*Esercizi da svolgere:*
**a.** Riassuma in due frasi l'articolo sul Ddl Concorrenza.
**b.** In base all'articolo sul Ddl Concorrenza, spieghi in non più di tre frasi perché il provvedimento ha incontrato tante resistenze.
**c.** Prosegua l'articolo sul Ddl Concorrenza a partire dal punto in cui si interrompe.

*Testo:*
- - - -

La piccola rivoluzione del Ddl Concorrenza. Foto libere in archivi e biblioteche?
Una norma che doveva essere approvata già nel 2014 insieme all’Art Bonus del Ministro Franceschini. Ma che era stata falcidiata all’ultimo momento. Ecco perché biblioteche e musei non seguono le stesse regole in materia di fotoriproduzione e diffusione d’immagini. Libere foto in liberi archivi? Forse ci siamo!
Tra i recenti disegni di legge più discussi e travagliati, il cosiddetto Ddl Concorrenza – relatore il senatore Pd Salvatore Tomaselli ‒ è passato alla Camera lo scorso 29 giugno, con 218 voti a favore, 124 contrari e 36 astenuti. Varato dal Governo nell’aprile del 2015, è stato modificato in terza lettura da Montecitorio: necessario dunque un nuovo passaggio al Senato, atteso per il prossimo 1 agosto. Anche solo una piccola modifica potrebbe, potenzialmente, riattivare il ping-pong bicamerale: a quel punto il provvedimento slitterebbe ancora, col rischio concreto di impantanarsi, arenarsi e non risolvere il suo iter entro fine legislatura.
Pericolo scampato. Il 27 luglio è arrivato il via Libera della X Commissione del Senato (Industria, commercio, turismo): giunta la relazione tecnica sulle recenti modifiche apportate dalla Camera, giunto il via libera della Commissione Bilancio, i Senatori della X non hanno ammesso nuovi cambiamenti al testo. Era stato chiaro Tomaselli, del resto: “Ne va del nostro onore. Lo approviamo prima della pausa estiva così com’è arrivato dalla Camera e bocceremo tutte le modifiche”. Detto fatto. Nonostante le tensioni intorno a due proposte di variazione in materia di energia e assicurazioni, la maggioranza ha evitato l’ennesimo rimpallo.
Ma perché tante e tali resistenze? Il fatto è che il Ddl chiama in causa, col suo groviglio di normative, lobby economiche, albi professionali, settori strategici del commercio, del turismo, del diritto d’autore. Un provvedimento volto a garantire, regolare e aumentare la concorrenza nel campo delle assicurazioni, della telefonia, dei servizi bancari, della distribuzione cinematografica e di quella dell’energia e del gas naturale, arrivando alle categorie di avvocati, notai, dentisti, farmacisti. Facile immaginare la selva di interessi, rischi e rivendicazioni che vanno a incrociarsi in un decreto di tale portata, determinando continui aggiustamenti.

- - - -

*Voci fornite:*
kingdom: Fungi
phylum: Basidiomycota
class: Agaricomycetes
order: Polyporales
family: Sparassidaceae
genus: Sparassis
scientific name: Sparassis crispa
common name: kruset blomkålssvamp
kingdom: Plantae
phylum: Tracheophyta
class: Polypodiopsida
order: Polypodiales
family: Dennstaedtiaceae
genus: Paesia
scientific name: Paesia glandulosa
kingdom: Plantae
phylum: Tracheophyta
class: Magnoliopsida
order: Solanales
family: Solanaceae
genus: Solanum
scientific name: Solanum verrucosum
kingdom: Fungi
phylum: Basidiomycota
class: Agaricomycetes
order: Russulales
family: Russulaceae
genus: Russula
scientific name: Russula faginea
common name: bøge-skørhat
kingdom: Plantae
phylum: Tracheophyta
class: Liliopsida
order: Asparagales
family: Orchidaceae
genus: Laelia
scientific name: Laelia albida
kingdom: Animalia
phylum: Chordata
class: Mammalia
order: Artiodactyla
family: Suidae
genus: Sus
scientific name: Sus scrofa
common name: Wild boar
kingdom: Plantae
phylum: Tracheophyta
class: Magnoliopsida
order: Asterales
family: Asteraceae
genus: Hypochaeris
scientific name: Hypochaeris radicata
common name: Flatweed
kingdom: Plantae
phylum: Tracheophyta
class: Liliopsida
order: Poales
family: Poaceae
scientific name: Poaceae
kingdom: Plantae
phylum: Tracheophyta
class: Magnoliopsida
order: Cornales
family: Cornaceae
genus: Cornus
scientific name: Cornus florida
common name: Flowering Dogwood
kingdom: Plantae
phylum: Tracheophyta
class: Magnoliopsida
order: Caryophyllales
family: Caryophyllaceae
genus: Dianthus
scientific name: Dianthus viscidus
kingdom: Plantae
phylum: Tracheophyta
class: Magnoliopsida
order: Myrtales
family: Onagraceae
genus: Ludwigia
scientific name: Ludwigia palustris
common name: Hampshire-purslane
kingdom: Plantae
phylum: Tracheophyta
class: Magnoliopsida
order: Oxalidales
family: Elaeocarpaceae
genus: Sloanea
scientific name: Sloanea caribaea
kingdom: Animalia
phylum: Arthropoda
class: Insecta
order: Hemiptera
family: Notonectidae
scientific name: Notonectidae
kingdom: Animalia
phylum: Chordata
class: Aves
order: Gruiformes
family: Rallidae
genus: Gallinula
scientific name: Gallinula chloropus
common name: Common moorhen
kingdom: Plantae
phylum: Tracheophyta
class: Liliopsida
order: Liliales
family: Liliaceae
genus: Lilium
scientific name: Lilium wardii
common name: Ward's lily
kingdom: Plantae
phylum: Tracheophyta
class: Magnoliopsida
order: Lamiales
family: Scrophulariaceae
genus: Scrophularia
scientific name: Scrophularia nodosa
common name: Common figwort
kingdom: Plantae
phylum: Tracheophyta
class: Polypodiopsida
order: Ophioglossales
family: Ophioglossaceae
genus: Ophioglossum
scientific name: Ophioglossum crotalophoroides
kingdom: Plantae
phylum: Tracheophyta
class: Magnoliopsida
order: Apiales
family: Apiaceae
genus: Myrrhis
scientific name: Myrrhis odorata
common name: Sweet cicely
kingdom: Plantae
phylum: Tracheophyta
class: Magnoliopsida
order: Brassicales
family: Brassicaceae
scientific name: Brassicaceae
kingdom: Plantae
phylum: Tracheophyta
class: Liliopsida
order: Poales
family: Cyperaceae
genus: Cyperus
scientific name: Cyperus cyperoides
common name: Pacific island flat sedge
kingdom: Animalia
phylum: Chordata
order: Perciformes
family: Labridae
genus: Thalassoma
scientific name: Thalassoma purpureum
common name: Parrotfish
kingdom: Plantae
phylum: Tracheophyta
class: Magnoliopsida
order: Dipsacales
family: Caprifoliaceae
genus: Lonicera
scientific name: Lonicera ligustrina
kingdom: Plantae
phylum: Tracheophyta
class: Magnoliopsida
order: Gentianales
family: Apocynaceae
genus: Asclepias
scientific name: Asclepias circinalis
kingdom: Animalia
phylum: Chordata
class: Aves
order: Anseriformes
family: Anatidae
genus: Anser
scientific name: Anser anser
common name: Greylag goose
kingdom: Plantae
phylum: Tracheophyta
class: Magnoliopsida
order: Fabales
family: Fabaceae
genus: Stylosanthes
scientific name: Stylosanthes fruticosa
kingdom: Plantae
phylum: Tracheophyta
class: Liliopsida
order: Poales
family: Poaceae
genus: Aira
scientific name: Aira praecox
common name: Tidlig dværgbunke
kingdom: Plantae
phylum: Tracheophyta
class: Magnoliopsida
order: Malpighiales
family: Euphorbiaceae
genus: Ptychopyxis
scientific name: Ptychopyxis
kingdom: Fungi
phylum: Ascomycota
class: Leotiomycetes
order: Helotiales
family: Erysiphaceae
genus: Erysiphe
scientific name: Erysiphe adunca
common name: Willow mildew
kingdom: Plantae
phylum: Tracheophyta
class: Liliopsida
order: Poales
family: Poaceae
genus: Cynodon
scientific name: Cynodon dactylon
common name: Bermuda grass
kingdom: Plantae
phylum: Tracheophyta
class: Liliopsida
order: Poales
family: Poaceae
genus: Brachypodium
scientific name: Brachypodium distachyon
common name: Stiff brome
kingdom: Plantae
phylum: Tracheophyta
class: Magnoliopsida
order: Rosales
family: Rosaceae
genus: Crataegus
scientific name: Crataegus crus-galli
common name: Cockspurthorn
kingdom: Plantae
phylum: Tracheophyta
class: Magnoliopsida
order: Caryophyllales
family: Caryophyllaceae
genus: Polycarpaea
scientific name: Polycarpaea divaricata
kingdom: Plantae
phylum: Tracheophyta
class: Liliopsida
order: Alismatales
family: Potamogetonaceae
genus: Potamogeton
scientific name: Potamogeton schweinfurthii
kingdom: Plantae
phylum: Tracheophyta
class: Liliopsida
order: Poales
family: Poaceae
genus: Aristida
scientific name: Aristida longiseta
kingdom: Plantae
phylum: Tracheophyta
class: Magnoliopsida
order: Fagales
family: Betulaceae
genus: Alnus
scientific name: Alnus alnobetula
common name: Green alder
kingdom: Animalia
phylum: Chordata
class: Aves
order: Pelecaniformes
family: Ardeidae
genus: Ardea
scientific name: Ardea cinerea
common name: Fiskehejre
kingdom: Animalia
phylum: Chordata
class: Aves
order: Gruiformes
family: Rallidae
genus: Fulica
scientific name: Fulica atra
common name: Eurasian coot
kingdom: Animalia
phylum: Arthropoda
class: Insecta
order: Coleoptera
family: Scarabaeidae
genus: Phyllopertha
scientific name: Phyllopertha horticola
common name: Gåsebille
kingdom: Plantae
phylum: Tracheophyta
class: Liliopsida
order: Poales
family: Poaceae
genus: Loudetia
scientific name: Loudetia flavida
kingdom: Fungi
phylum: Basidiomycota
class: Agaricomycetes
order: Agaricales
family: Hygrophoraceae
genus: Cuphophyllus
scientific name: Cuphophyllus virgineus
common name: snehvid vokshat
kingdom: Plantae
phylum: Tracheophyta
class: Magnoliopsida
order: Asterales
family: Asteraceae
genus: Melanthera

- - - -

*Risposte per esercizio:*
**a.** Il Ddl Concorrenza, varato dal Governo nell'aprile del 2015 e modificato in terza lettura dalla Camera, doveva tornare al Senato, dove anche una piccola modifica avrebbe potuto farlo arenare prima della fine della legislatura. Il 27 luglio la X Commissione del Senato ha dato il via libera senza ammettere nuovi cambiamenti al testo, evitando l'ennesimo rimpallo.

**b.** Il Ddl chiama in causa, con il suo groviglio di normative, lobby economiche, albi professionali e settori strategici del commercio, del turismo e del diritto d'autore. Mira infatti a regolare e aumentare la concorrenza in ambiti come assicurazioni, telefonia, servizi bancari, distribuzione cinematografica, energia e gas naturale, fino a categorie come avvocati, notai, dentisti e farmacisti. In un decreto di tale portata si incrociano quindi molti interessi, rischi e rivendicazioni, che determinano continui aggiustamenti.

**c.**
E nel pacchetto non mancano misure che – in tema di semplificazione ‒ interessano il mondo della cultura e della comunicazione. E anche qui la discussione è stata accesa, a partire dai nuovi criteri che facilitano la libera circolazione dei beni storico-artistici, per finire con la norma che regolamenta il product placement sul web: divi, celebri blogger e social influencer saranno obbligati a “identificare in modo univoco” la presenza di segnalazioni pubblicitarie nei loro contenuti. Insomma, mai più Chiara Ferragni e Fedez, brandizzati e vetrinizzati, a portare a spasso réclame dissimulate. Anacronismi in era 2.0, presumibilmente superflui o inefficaci – al netto del giusto principio di trasparenza – in rapporto a usi, costumi e media del presente: tutto è immagine e comunicazione, i confini tra realtà e marketing si assottigliano, e il concetto di celebrità muta. Basti guardare la selva di anonimi youtuber, famosissimi nelle loro community di riferimento.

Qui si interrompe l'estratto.